- RAW DATA
● ● ●

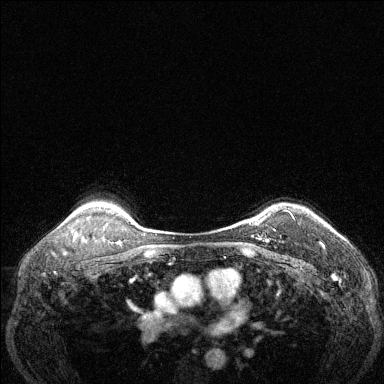
Breast MRI (dynamic contrast-enhanced), one axial slice; position 102 of 144 along the scan axis; dynamic contrast-enhanced series, time point 2 of 6 at this slice position (early post-contrast); 1.5 T; TE 1.7 ms, TR 4.6 ms; 1.2 mm slice thickness; 384 × 384 image matrix, field of view 320 × 320 mm. Female patient.
Annotated regions visible in this slice (semi-automatically segmented with operator editing):
- enhancing-tissue mask used for the functional tumour volume (all voxels passing the contrast-enhancement thresholds inside the analysis volume; usually the tumour): bounding box (x1, y1, x2, y2) in pixels: (259, 210, 294, 242)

● ● ●

- PROBLEM TO SOLVE
Which lines in the listing hold the word "this"? Copy them out.

- TASK ANSWER
Breast MRI (dynamic contrast-enhanced), one axial slice; position 102 of 144 along the scan axis; dynamic contrast-enhanced series, time point 2 of 6 at this slice position (early post-contrast); 1.5 T; TE 1.7 ms, TR 4.6 ms; 1.2 mm slice thickness; 384 × 384 image matrix, field of view 320 × 320 mm. Female patient.
Annotated regions visible in this slice (semi-automatically segmented with operator editing):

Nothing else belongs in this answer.